I były to odpady niesegregowane. Jeśli chcemy uniknąć drastycznych podwyżek cen za odpady, musimy jak najwięcej ich segregować – mówił podczas sesji Rady Miejskiej burmistrz Arkadiusz Ptak.
Za jedną tonę odpadów niesegregowanych odstawionych do Zakładu Gospodarki Odpadami w Jarocinie, Pleszew płaci 464,40 zł. Dlatego władze Pleszewa postanowiły wydzielić z odpadów zmieszanych resztki bio-kuchenne oraz popiół.
Jeśli to się wydzieli, koszt odpadów zmieszanych odstawianych na instalację, spadnie do 421,20 zł. Za jedną tonę odpadów bio-kuchennych miasto zapłaci 334,80 zł a za tonę popiołu – 356,40 zł. Te wyliczenia dowodzą, że warto segregować odpady.
Tylko to pozwoli uniknąć drastycznych podwyżek opłat śmieciowych – uważa burmistrz Arkadiusz Ptak. Dodaje, że zmiany w gospodarce odpadami w MiG Pleszew wchodzą od 1 stycznia 2021 roku.
Do właścicieli domków jednorodzinnych już trafiły kontenery na bio-odpady i popiół.Więcej TUTAJ
Zmienia się też harmonogram odbioru odpadów.

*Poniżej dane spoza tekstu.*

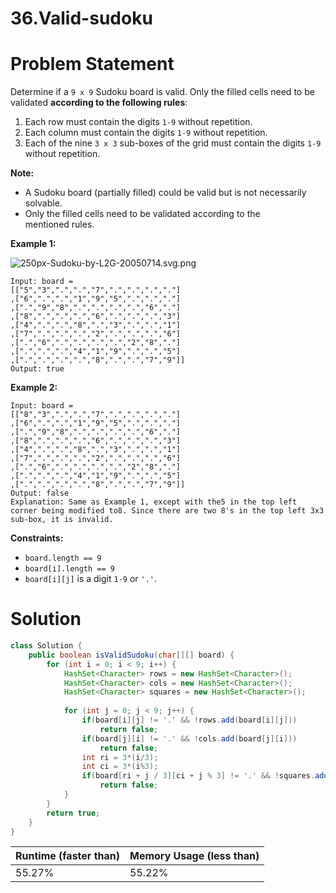 # 36.Valid-sudoku

# Problem Statement

Determine if a `9 x 9` Sudoku board is valid. Only the filled cells need to be validated **according to the following rules**:

1. Each row must contain the digits `1-9` without repetition.
2. Each column must contain the digits `1-9` without repetition.
3. Each of the nine `3 x 3` sub-boxes of the grid must contain the digits `1-9` without repetition.

**Note:**

- A Sudoku board (partially filled) could be valid but is not necessarily solvable.
- Only the filled cells need to be validated according to the mentioned rules.

**Example 1:**

![250px-Sudoku-by-L2G-20050714.svg.png](https://upload.wikimedia.org/wikipedia/commons/thumb/f/ff/Sudoku-by-L2G-20050714.svg/250px-Sudoku-by-L2G-20050714.svg.png)

```other
Input: board =
[["5","3",".",".","7",".",".",".","."]
,["6",".",".","1","9","5",".",".","."]
,[".","9","8",".",".",".",".","6","."]
,["8",".",".",".","6",".",".",".","3"]
,["4",".",".","8",".","3",".",".","1"]
,["7",".",".",".","2",".",".",".","6"]
,[".","6",".",".",".",".","2","8","."]
,[".",".",".","4","1","9",".",".","5"]
,[".",".",".",".","8",".",".","7","9"]]
Output: true
```

**Example 2:**

```other
Input: board =
[["8","3",".",".","7",".",".",".","."]
,["6",".",".","1","9","5",".",".","."]
,[".","9","8",".",".",".",".","6","."]
,["8",".",".",".","6",".",".",".","3"]
,["4",".",".","8",".","3",".",".","1"]
,["7",".",".",".","2",".",".",".","6"]
,[".","6",".",".",".",".","2","8","."]
,[".",".",".","4","1","9",".",".","5"]
,[".",".",".",".","8",".",".","7","9"]]
Output: false
Explanation: Same as Example 1, except with the5 in the top left corner being modified to8. Since there are two 8's in the top left 3x3 sub-box, it is invalid.
```

**Constraints:**

- `board.length == 9`
- `board[i].length == 9`
- `board[i][j]` is a digit `1-9` or `'.'`.

# Solution

```java
class Solution {
    public boolean isValidSudoku(char[][] board) {
        for (int i = 0; i < 9; i++) {
            HashSet<Character> rows = new HashSet<Character>();
            HashSet<Character> cols = new HashSet<Character>();
            HashSet<Character> squares = new HashSet<Character>();
            
            for (int j = 0; j < 9; j++) {
                if(board[i][j] != '.' && !rows.add(board[i][j]))
                    return false;
                if(board[j][i] != '.' && !cols.add(board[j][i]))
                    return false;
                int ri = 3*(i/3);
                int ci = 3*(i%3);
                if(board[ri + j / 3][ci + j % 3] != '.' && !squares.add(board[ri + j / 3][ci + j % 3]))
                    return false;
            }
        }
        return true;
    }
}
```

| **Runtime (faster than)** | **Memory Usage (less than)** |
| ------------------------- | ---------------------------- |
| 55.27%                    | 55.22%                       |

I tak odpady BIO będą wywożone raz w miesiącu od listopada do marca i dwa razy w miesiącu od kwietnia do października. Popiół będzie wywożony od października do kwietnia tylko raz w miesiącu. Jeśli chodzi o odpady zmieszane, wywożone będą raz w miesiącu od listopada do marca i dwa razy w miesiącu od kwietnia do października. Mieszkańcy bloków spółdzielczych segregują odpady BIO od ubiegłego roku.